Copy all of the data below word for word, leaving out the pictures.

==*==

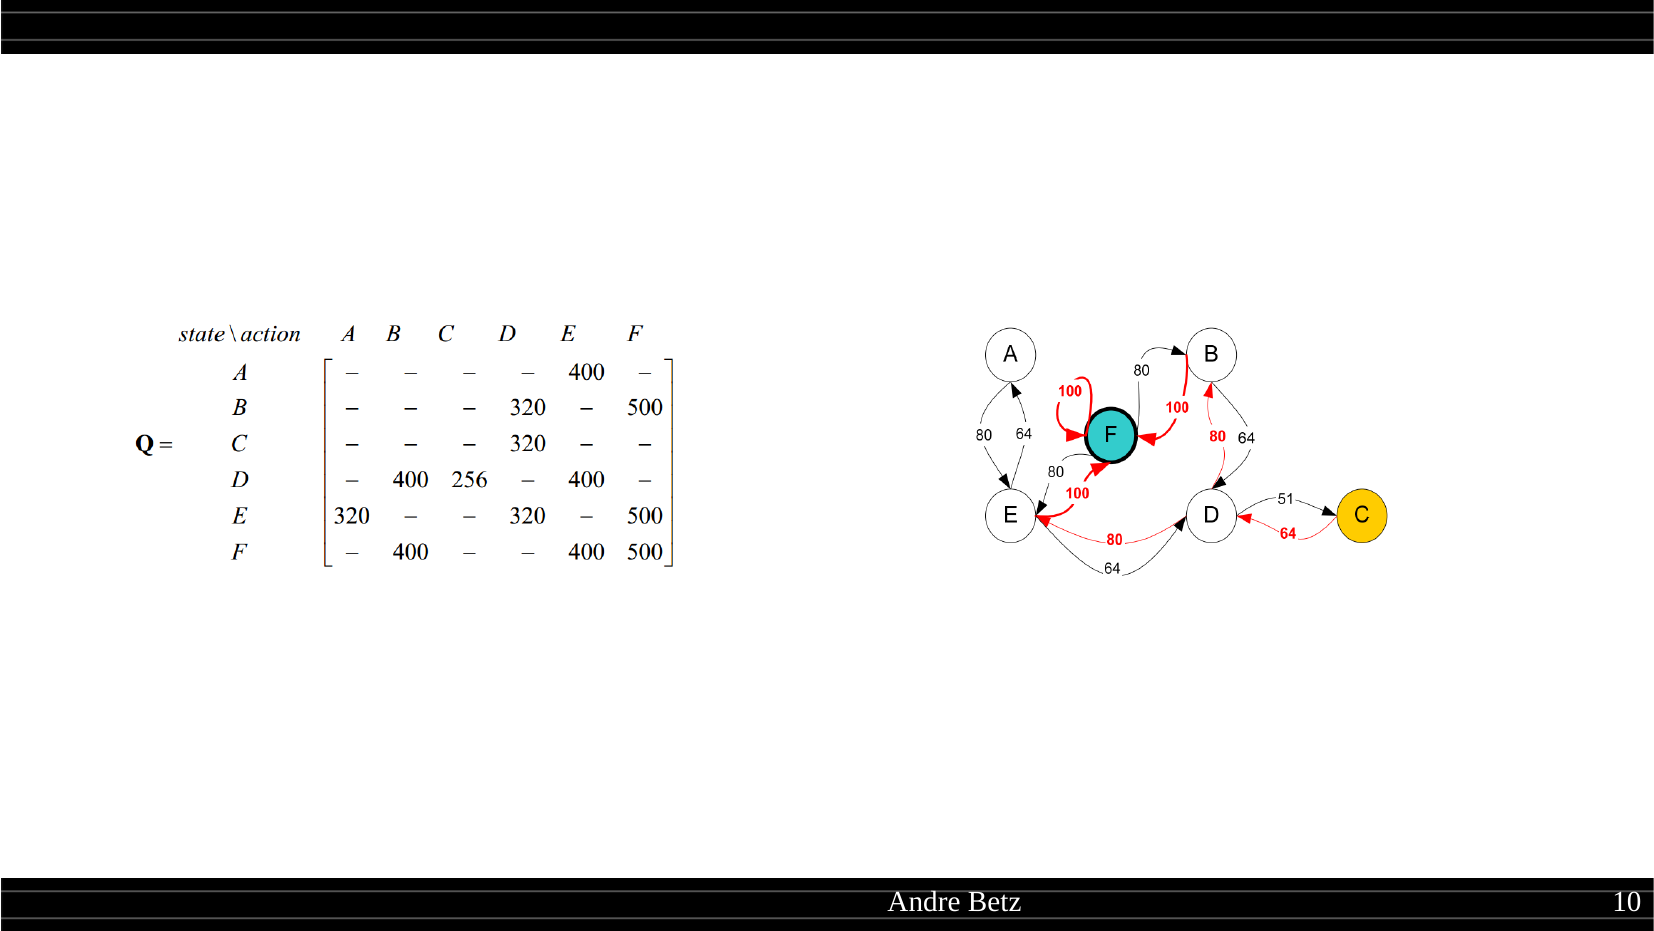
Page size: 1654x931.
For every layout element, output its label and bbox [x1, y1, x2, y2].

picture [1, 878, 1654, 931]
picture [129, 307, 697, 587]
picture [1, 0, 1654, 54]
picture [956, 321, 1398, 591]
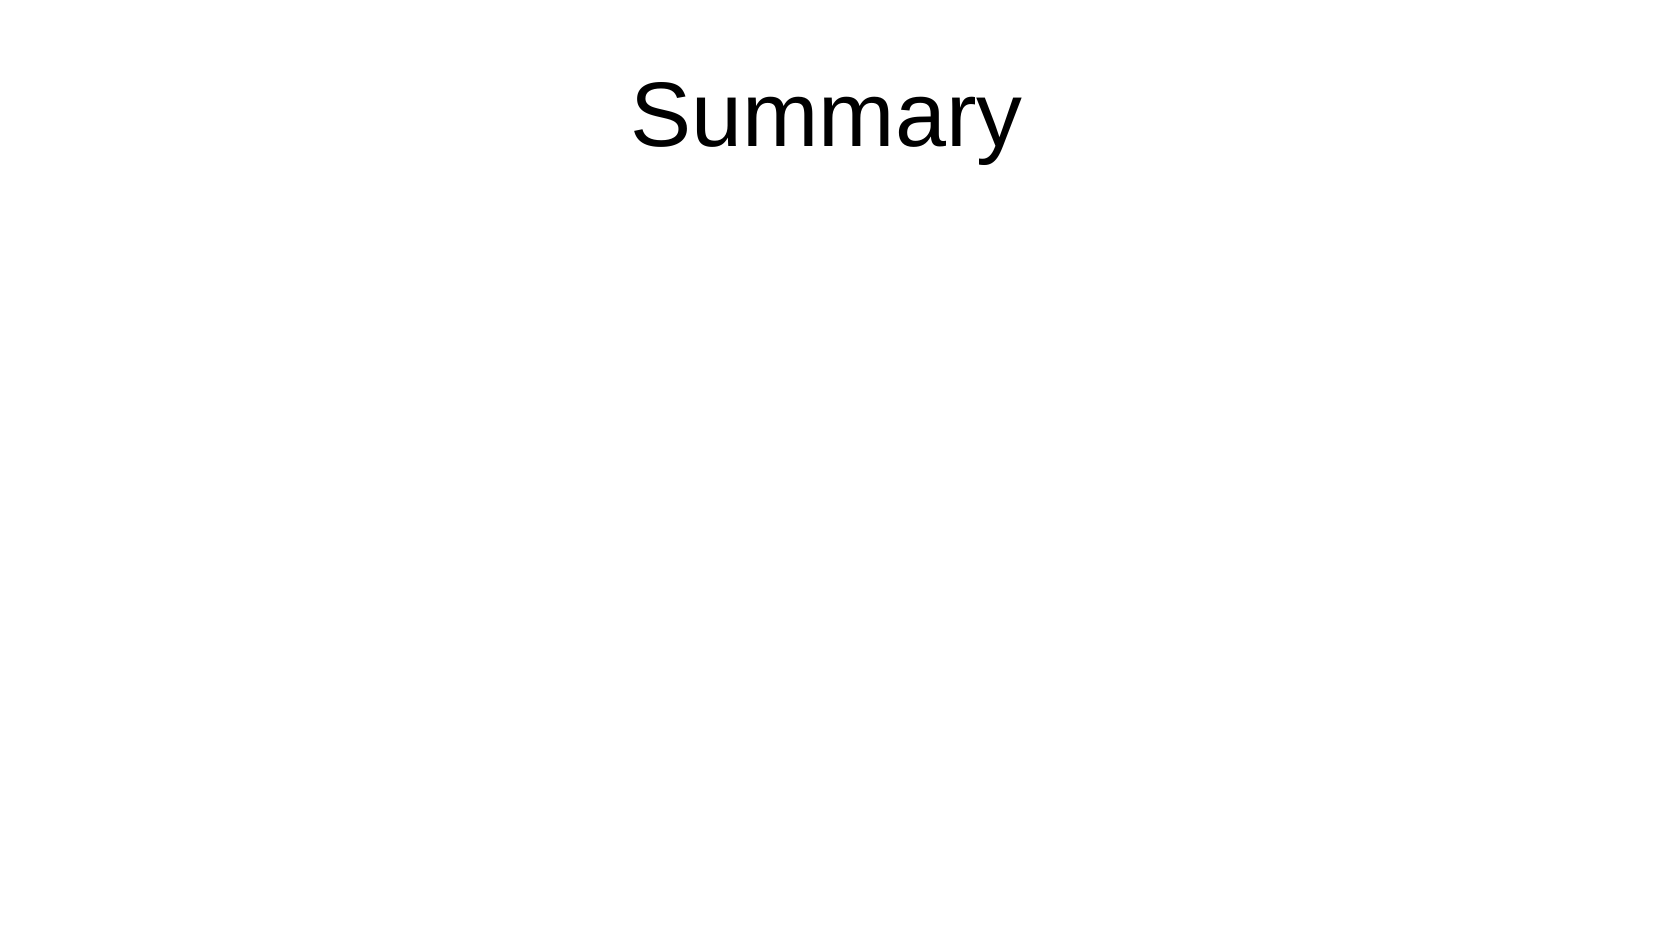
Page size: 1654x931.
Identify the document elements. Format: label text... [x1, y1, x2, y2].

title Summary [82, 37, 1571, 193]
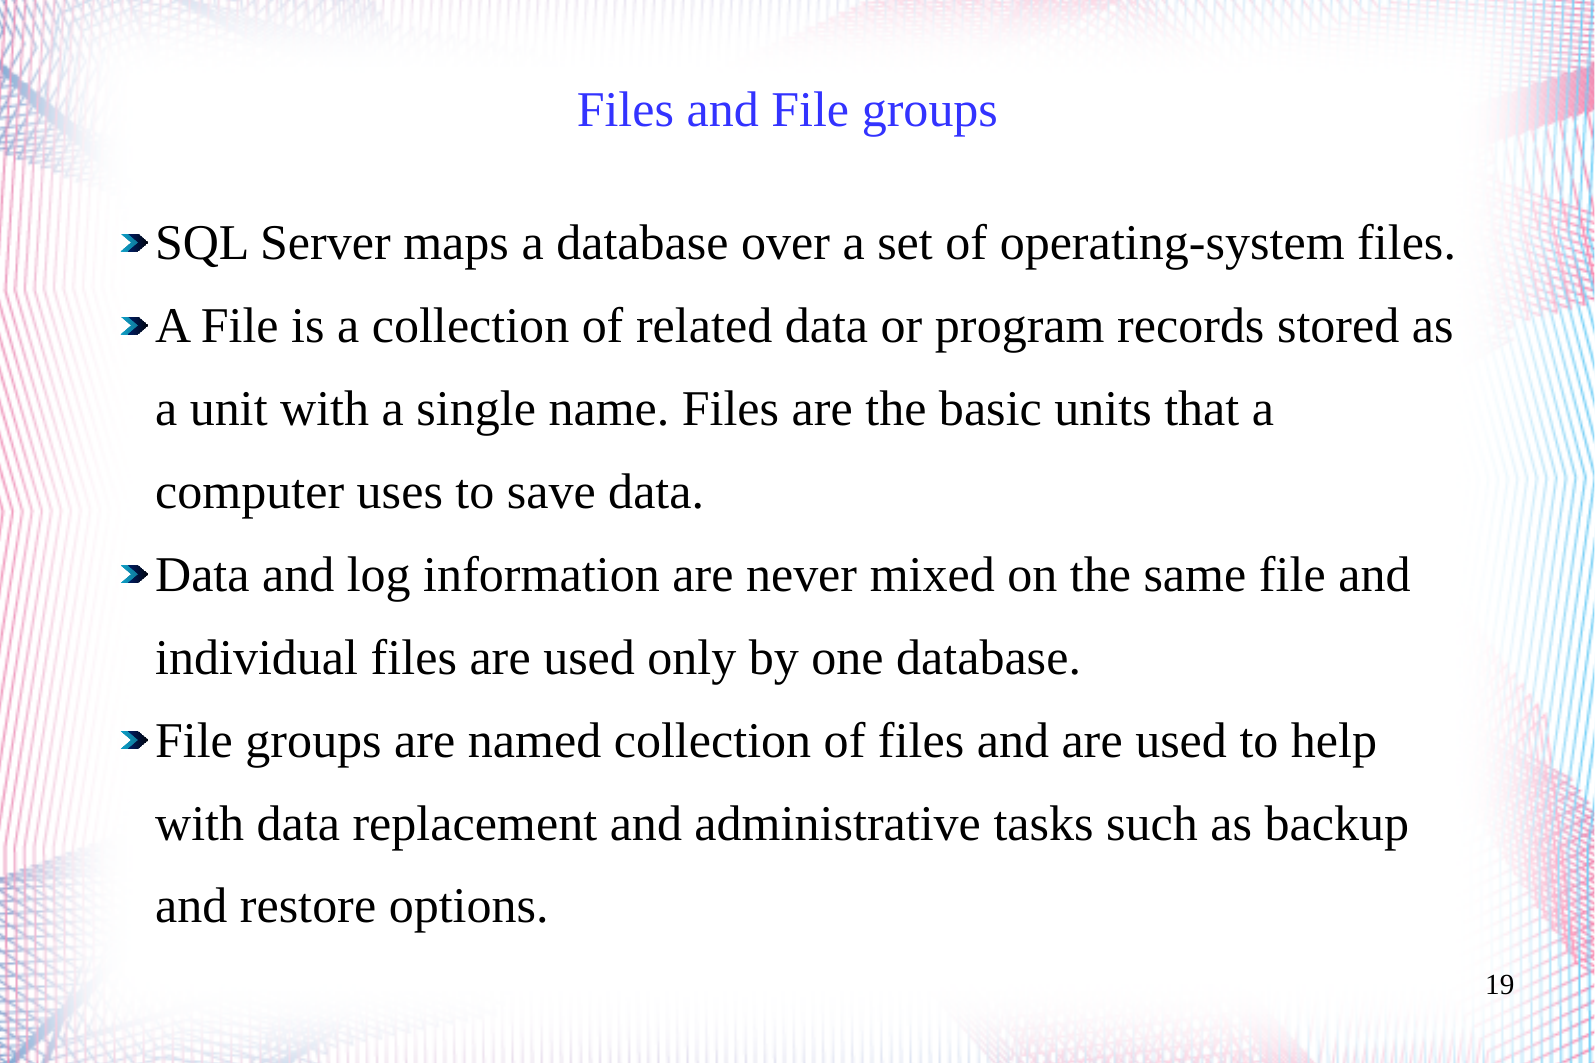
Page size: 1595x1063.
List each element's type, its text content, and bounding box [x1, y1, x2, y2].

text_box Files and File groups [150, 75, 1426, 147]
text_box SQL Server maps a database over a set of operating-system files. A File is a collection of related data or program records stored as a unit with a single name. Files are the basic units that a computer uses to save data. Data and log information are never mixed on the same file and individual files are used only by one database. File groups are named collection of files and are used to help with data replacement and administrative tasks such as backup and restore options. [105, 180, 1486, 946]
picture [0, 0, 1595, 1063]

==*==

**Answer to this problem:**
Page size: 1654x931.
For every layout element, output its label and bbox [x1, y1, x2, y2].

picture [1, 878, 1654, 931]
picture [129, 307, 697, 587]
picture [1, 0, 1654, 54]
picture [956, 321, 1398, 591]
Page size: 1654x931.
Identify the document elements. Format: label text... [x1, y1, x2, y2].

title Summary [82, 37, 1571, 193]
Page size: 1595x1063.
List each element's type, its text content, and bounding box [x1, y1, x2, y2].

text_box Files and File groups [150, 75, 1426, 147]
text_box SQL Server maps a database over a set of operating-system files. A File is a collection of related data or program records stored as a unit with a single name. Files are the basic units that a computer uses to save data. Data and log information are never mixed on the same file and individual files are used only by one database. File groups are named collection of files and are used to help with data replacement and administrative tasks such as backup and restore options. [105, 180, 1486, 946]
picture [0, 0, 1595, 1063]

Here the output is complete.